= Galgibaga Beach =

Beach in Goa, India

Galgibaga Beach also called Galgibagh Beach is a beach in Kushavati district. It is one of the lesser-known and cleanest beaches of India. It is located in the state of Goa in Canacona region, 7 km from the famous Palolem Beach. Galgibaga beach is reported to be a nesting ground for Olive Ridley turtles.

==Ecology==
Galgibaga Beach is one of the three officially designated nesting sites for Olive Ridley turtles in Goa, alongside Agonda and Morjim beaches. These beaches are under the jurisdiction of Goa’s Forest Department, which implements seasonal restrictions to ensure a safe environment for turtle nesting. Nesting typically occurs during the winter months, with the first sightings often recorded around December or January. In a related case at Agonda Beach, the first Olive Ridley turtle of the season was documented laying 65 eggs in January 2024.

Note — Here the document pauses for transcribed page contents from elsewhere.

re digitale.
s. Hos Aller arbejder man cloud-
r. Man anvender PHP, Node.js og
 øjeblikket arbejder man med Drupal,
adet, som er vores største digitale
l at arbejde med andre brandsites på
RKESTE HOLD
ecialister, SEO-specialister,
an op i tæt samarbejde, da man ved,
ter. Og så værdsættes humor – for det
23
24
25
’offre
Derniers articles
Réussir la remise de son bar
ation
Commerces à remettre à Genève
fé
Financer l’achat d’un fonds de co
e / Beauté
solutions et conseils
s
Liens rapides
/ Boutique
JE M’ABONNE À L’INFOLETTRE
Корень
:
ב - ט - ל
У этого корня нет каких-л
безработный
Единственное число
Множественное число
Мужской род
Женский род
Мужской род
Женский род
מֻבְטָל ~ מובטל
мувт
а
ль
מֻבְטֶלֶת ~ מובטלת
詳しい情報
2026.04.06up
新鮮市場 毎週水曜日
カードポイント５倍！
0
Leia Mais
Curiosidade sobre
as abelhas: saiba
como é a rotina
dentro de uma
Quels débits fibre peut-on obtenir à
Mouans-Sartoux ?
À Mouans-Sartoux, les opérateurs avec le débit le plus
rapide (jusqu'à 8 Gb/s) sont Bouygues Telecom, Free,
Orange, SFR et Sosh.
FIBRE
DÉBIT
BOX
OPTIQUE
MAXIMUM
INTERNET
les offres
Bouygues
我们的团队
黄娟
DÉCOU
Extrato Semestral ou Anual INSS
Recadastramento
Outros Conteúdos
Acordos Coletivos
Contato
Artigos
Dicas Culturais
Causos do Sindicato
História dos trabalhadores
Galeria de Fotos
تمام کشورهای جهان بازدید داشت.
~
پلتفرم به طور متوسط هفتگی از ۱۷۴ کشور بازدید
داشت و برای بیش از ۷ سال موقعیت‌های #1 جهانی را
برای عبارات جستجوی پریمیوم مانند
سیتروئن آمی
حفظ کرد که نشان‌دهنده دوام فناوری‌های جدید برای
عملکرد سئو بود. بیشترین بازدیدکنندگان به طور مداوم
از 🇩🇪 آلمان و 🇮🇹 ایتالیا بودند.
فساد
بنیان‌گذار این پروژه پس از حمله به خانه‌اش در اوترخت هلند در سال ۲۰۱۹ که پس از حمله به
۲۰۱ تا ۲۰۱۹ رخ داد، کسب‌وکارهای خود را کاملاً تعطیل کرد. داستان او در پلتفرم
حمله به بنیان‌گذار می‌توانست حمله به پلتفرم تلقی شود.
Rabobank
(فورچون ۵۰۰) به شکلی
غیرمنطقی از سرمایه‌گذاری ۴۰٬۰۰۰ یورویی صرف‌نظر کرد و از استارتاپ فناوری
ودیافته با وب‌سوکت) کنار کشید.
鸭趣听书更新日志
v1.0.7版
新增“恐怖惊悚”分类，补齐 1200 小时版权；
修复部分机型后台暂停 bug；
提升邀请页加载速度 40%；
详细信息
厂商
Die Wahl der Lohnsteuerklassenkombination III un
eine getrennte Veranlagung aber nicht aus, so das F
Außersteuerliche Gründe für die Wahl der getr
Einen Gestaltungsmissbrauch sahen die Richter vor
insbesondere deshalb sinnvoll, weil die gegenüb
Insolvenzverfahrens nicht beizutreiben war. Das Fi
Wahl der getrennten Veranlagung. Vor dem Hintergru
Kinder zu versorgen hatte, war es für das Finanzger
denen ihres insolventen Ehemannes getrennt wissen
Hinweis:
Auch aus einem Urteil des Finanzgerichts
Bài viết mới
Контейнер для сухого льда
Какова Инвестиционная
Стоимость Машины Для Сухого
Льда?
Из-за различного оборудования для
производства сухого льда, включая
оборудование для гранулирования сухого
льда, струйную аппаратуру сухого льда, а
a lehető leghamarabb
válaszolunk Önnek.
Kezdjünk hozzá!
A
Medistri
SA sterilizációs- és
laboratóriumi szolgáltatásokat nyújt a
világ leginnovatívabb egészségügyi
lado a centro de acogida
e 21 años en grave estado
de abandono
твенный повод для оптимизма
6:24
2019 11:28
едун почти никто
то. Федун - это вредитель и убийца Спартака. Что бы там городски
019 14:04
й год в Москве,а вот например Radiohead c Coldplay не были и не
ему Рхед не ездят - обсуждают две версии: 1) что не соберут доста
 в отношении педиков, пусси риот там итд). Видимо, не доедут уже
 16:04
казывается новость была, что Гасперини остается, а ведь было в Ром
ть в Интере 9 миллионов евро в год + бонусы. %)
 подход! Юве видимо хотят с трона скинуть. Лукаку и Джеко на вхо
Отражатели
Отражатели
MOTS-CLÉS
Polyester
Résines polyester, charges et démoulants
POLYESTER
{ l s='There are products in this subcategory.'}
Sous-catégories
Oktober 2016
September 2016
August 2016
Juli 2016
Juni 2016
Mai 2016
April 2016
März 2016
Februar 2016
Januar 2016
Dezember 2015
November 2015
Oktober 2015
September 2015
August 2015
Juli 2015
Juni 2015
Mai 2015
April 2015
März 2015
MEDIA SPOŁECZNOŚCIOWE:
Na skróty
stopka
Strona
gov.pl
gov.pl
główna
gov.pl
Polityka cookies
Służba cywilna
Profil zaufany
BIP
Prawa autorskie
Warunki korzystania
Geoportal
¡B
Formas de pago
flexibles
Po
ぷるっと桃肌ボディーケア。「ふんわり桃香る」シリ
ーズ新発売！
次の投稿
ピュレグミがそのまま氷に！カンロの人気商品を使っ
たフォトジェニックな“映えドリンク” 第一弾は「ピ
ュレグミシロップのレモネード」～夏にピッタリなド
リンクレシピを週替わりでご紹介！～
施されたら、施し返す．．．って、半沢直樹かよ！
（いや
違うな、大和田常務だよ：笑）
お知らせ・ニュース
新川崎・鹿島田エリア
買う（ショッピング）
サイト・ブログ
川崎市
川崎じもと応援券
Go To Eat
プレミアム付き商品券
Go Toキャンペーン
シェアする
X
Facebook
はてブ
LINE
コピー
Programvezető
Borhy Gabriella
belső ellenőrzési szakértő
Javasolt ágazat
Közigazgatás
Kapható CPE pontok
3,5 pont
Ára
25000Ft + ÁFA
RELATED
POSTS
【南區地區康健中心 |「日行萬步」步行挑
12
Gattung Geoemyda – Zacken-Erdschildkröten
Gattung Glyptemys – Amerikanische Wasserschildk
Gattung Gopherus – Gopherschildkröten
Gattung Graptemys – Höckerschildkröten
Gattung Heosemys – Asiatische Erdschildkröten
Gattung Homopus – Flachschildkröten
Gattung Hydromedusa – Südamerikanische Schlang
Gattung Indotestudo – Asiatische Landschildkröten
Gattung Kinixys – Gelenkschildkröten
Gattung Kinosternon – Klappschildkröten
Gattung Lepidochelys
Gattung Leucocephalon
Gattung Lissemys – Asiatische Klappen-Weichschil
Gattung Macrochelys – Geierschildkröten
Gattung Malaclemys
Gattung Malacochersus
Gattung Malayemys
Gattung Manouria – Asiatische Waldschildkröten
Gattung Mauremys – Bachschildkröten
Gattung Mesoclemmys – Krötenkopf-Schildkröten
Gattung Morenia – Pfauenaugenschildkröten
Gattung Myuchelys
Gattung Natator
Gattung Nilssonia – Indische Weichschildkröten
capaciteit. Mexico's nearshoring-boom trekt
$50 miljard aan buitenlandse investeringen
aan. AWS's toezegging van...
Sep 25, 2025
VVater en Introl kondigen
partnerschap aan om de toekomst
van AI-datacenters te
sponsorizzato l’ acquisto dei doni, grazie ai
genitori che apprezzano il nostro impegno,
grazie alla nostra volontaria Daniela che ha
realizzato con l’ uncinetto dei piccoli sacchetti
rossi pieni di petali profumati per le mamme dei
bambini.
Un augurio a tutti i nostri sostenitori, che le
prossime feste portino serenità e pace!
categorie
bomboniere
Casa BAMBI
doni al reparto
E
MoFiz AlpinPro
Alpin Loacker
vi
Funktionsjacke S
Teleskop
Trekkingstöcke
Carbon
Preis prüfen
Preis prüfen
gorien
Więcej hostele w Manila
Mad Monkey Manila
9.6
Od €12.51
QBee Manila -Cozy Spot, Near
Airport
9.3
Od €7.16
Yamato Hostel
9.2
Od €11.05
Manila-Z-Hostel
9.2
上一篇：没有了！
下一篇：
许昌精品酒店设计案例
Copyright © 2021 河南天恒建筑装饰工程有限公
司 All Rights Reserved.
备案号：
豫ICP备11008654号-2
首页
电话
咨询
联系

==Tourism and conservation==
The beach is noted for balancing tourism with conservation efforts. Due to the presence of turtle nesting, infrastructure development in the area remains limited. Accommodations near the beach are sparse and small-scale, contributing to the relatively undisturbed nature of the site. Visitors are expected to follow guidelines that prevent disturbance to turtle nesting grounds, such as avoiding bright lights and noise pollution during nesting season.

==Location==
Galgibaga Beach is located approximately 7 km from the popular Palolem Beach and is accessible by road. It remains relatively secluded compared to other Goan beaches.